Unless that is a manufacturer specific engine code, you will find out when you try to scan.
Anyway on the topic of a good Vag-Com cable:
Yes they are listed as VW/Audi – hence the nam VAG (Volkswagen Aktiengesellschaft)
A: Aktien “shares”
G: Gesellschaft “society”
Regardless they work on Subaru as well, but only for scanning, not flashing.
Of course there are exceptions to this rule depending on year of Subaru but that’s besides the point.
The trick is to find a cable with a authentic FTDI chip.

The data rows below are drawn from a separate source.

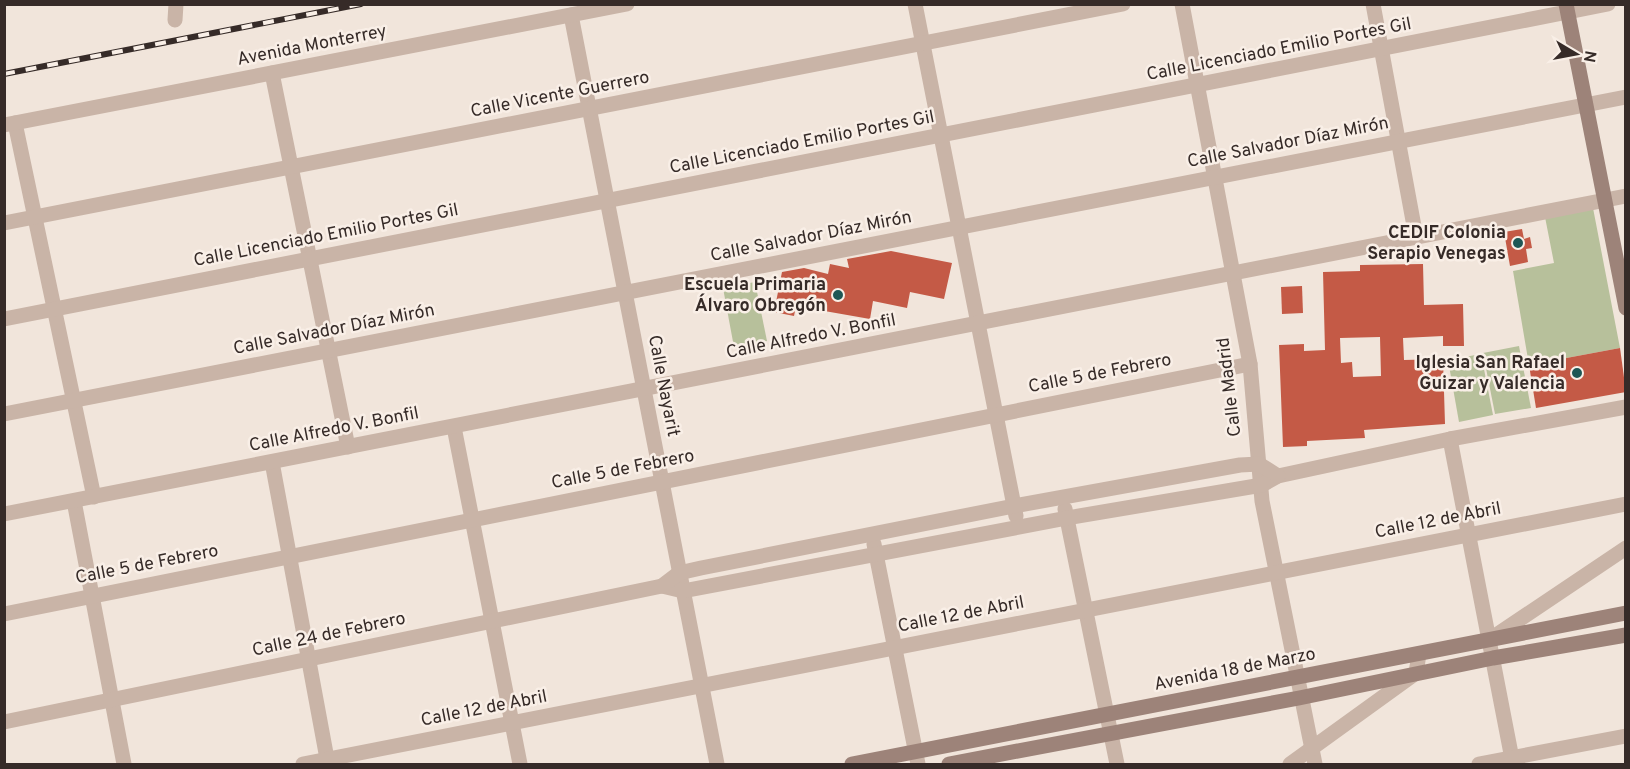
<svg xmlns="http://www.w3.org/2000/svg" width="1630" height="769" font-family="Overpass,sans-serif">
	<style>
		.green { fill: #b7c09b }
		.building { fill: #c45a46; fill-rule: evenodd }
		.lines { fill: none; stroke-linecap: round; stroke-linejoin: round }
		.street { stroke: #c9b4a7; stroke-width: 15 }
		.secondary { stroke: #9d8379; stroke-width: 15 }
		.rail-casing { stroke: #362b28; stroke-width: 6 }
		.rail { stroke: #f9efe7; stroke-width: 4; stroke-dasharray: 11; stroke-linecap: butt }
		.poi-dot { fill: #1e5755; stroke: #f9efe7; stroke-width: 2 }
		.labels { text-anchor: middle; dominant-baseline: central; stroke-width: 5; stroke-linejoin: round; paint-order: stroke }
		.street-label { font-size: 18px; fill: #362b28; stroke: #f9efe7 }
		.poi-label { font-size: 18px; font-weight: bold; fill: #362b28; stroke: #f9efe7; text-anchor: end }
	</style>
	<rect width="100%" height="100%" fill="#f1e5db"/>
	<!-- green -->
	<g class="green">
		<polygon points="1593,208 1620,348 1529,365 1513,271 1554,263 1545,217"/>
		<polygon points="755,282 767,341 734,347 723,288"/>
		<polygon points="1519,346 1531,408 1495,414 1483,353"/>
		<polygon points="1481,354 1493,415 1459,422 1448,360"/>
	</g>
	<!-- building -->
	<g class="building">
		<polygon points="1522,229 1524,239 1530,237 1532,248 1526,249 1528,262 1510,266 1504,232"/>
		<polygon points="891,251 952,263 944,299 910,292 907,308 873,301 870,319 796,306 794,316 774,312 782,272 804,268 828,274 830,264 849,268 847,259"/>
		<path d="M1423,264l1,41 39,-1 1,42h-21v-10l-40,2 1,22 39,-1 2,65 -81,6 1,8 -58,3v5l-24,1 -4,-102 25,-1v7l21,-1 -2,-78 37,-1v-6zM1380,337l1,39 -28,1 -1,-15 -11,1 -1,-25z"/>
		<polygon points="1302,286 1303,313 1282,314 1281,287"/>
		<polygon points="1620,348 1626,392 1536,408 1529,365"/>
	</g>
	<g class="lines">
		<!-- street -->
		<g class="street">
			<polyline points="915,4 1016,516"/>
			<polyline points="1182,4 1250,364 1262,501 1315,764"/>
			<polyline points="1373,4 1416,237"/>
			<polyline points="571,15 717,764"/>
			<polyline points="175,20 176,4"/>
			<polyline points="272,73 348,447"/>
			<polyline points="15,123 94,497"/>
			<polyline points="4,125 627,4"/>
			<polyline points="4,223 1123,4"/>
			<polyline points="4,319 1608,4"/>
			<polyline points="4,414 1626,97"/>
			<polyline points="454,427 520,764"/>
			<polyline points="1450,439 1513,764"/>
			<polyline points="272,462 328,764"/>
			<polyline points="74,501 124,764"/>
			<polyline points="1065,509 1117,764"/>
			<polyline points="4,514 1626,196"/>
			<polyline points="874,544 918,764"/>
			<polyline points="662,586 683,591 1067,518 1262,485 1278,476 1450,439 1626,407"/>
			<polyline points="4,614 1250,364"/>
			<polyline points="1489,640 1626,548"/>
			<polyline points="4,722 662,586 679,573 701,568 1014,506 1240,465 1259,464 1278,476"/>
			<polyline points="303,764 1626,504"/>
			<polyline points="1290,764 1416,673 1419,654"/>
			<polyline points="1479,764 1626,736"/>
		</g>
		<!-- secondary -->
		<g class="secondary">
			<polyline points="1566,4 1626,308"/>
			<polyline points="852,764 1626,613"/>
			<polyline points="949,764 1299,698 1493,658 1626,635"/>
		</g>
		<defs>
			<polyline id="rail" points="4,74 361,4"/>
		</defs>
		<!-- rail casing -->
		<use href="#rail" class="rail-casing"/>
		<!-- rail -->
		<use href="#rail" class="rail"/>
	</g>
	<!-- markers -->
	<g class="poi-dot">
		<circle cx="1518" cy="243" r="6"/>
		<circle cx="838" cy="295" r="6"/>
		<circle cx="1577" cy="373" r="6"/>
	</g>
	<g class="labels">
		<!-- street labels -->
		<g class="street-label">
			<text transform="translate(312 46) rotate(-11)">Avenida Monterrey</text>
			<text transform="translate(1279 50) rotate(-11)">Calle Licenciado Emilio Portes Gil</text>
			<text transform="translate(560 95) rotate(-11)">Calle Vicente Guerrero</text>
			<text transform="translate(802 143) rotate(-11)">Calle Licenciado Emilio Portes Gil</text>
			<text transform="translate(1288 143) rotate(-11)">Calle Salvador Díaz Mirón</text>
			<text transform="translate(326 236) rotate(-11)">Calle Licenciado Emilio Portes Gil</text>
			<text transform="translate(811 237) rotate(-11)">Calle Salvador Díaz Mirón</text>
			<text transform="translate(334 330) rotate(-11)">Calle Salvador Díaz Mirón</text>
			<text transform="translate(811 337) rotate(-11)">Calle Alfredo V. Bonfil</text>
			<text transform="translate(1100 374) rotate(-11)">Calle 5 de Febrero</text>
			<text transform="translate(663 386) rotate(79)">Calle Nayarit</text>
			<text transform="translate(1230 387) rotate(-97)">Calle Madrid</text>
			<text transform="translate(334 430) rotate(-11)">Calle Alfredo V. Bonfil</text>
			<text transform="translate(623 470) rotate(-11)">Calle 5 de Febrero</text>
			<text transform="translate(1438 521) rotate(-11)">Calle 12 de Abril</text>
			<text transform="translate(147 565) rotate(-11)">Calle 5 de Febrero</text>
			<text transform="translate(961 615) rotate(-11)">Calle 12 de Abril</text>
			<text transform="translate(329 635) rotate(-12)">Calle 24 de Febrero</text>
			<text transform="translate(1235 670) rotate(-11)">Avenida 18 de Marzo</text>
			<text transform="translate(484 709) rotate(-11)">Calle 12 de Abril</text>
		</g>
		<!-- poi labels -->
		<g class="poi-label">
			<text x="1506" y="233">CEDIF Colonia<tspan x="1506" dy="21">Serapio Venegas</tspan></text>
			<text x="826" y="285">Escuela Primaria<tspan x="826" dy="21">Álvaro Obregón</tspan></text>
			<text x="1565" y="363">Iglesia San Rafael<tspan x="1565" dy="21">Guizar y Valencia</tspan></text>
		</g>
	</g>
	<!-- border -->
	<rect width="1630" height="769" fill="none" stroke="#362b28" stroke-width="12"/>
	<!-- north arrow -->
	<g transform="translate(1576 54) rotate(100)" stroke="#f9efe7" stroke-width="4.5" paint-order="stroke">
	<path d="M0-4.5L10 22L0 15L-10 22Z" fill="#362b28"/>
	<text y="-9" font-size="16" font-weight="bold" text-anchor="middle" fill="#362b28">N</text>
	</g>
</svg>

Find one with the real FTDI FT232RL chipset. (not fake copy)
Most of the cables out there now do not have the real FT232RL chip anymore.
See what you can find near you.
Here is a cheap cable with FTDI FT232 in the USA that is confirmed to well with FreeSSM:
It works for Subaru from year 2000 to 2009 incl. Impreza, Forester, Tribeca, Liberty, Baja, Outback
Working with FreeSSM 1.2.5, the cable has the possibility to execute TCU resets (e.g. for the check engine lights), as well as to display real-time data for various measuring blocks and to perform all sorts of system tests for various components of the engine: the fuel pump, the radiator fan or the air suction valve, to name a few.
The functionality of the software can be truly evaluated by professional mechanics and car engineers, but it is said that it can easily replace more complex monitoring tools e.g. the Subaru Select Monitor. While the latter is a paid option, FreeSSM is an open-source project and can be used commercially free of charge.
And more introduction and images I found on their blog: http://blog.obdii365.com/2016/06/09/review-on-subaru-freessm-v125/
Just trying plug and play or using the drivers that come with the CD is a waste of time. Decide ahead of time which USB port you will use and don’t try moving around to another port later. Connect the cable to your computer only and you will get the standard Windows is looking for drivers… message without any ultimate success. Let that run its course then restart.
Hold down the Windows key and press Break while you are on the desktop to open the option to manage devices at the top left. With any luck, you should see FT232 USB UART listed. The 232 chip is apparently one of the few that work with the software. If you don’t see it, your cable is probably not compatible. Of course, you still don’t have a workable driver installed yet.